• Directions
Exclude images, then output the remaining data verbatim.

Saved entries
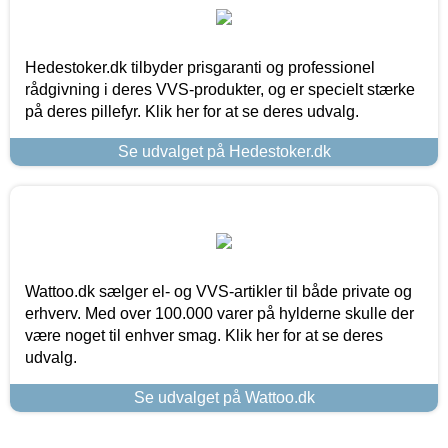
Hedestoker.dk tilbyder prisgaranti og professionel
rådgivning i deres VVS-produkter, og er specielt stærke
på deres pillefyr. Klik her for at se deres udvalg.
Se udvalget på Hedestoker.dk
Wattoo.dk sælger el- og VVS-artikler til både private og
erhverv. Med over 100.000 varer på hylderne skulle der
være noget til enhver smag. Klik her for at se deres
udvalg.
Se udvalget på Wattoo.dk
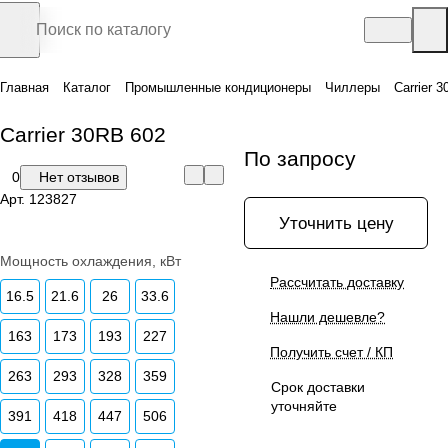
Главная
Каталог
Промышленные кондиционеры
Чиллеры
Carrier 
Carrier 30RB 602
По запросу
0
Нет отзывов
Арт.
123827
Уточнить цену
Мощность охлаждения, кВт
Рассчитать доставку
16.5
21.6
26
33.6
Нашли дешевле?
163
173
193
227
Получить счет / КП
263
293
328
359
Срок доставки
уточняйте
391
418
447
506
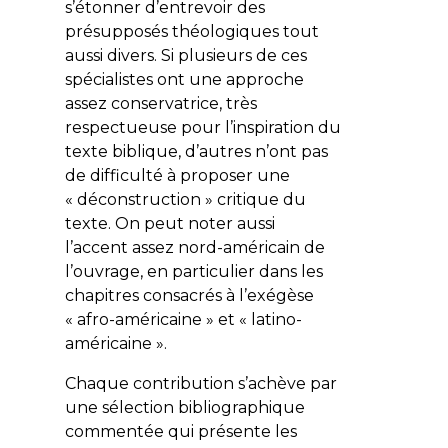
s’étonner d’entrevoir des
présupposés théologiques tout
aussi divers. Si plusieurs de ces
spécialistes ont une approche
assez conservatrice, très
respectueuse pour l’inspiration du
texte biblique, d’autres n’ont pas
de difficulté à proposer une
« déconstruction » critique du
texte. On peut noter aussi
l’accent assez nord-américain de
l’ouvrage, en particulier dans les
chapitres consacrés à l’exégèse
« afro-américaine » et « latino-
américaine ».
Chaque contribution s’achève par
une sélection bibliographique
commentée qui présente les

• Exercise response
Hedestoker.dk tilbyder prisgaranti og professionel
rådgivning i deres VVS-produkter, og er specielt stærke
på deres pillefyr. Klik her for at se deres udvalg.
Se udvalget på Hedestoker.dk
Wattoo.dk sælger el- og VVS-artikler til både private og
erhverv. Med over 100.000 varer på hylderne skulle der
være noget til enhver smag. Klik her for at se deres
udvalg.
Se udvalget på Wattoo.dk
Главная
Каталог
Промышленные кондиционеры
Чиллеры
Carrier 
Carrier 30RB 602
По запросу
0
Нет отзывов
Арт.
123827
Уточнить цену
Мощность охлаждения, кВт
Рассчитать доставку
16.5
21.6
26
33.6
Нашли дешевле?
163
173
193
227
Получить счет / КП
263
293
328
359
Срок доставки
уточняйте
391
418
447
506
s’étonner d’entrevoir des
présupposés théologiques tout
aussi divers. Si plusieurs de ces
spécialistes ont une approche
assez conservatrice, très
respectueuse pour l’inspiration du
texte biblique, d’autres n’ont pas
de difficulté à proposer une
« déconstruction » critique du
texte. On peut noter aussi
l’accent assez nord-américain de
l’ouvrage, en particulier dans les
chapitres consacrés à l’exégèse
« afro-américaine » et « latino-
américaine ».
Chaque contribution s’achève par
une sélection bibliographique
commentée qui présente les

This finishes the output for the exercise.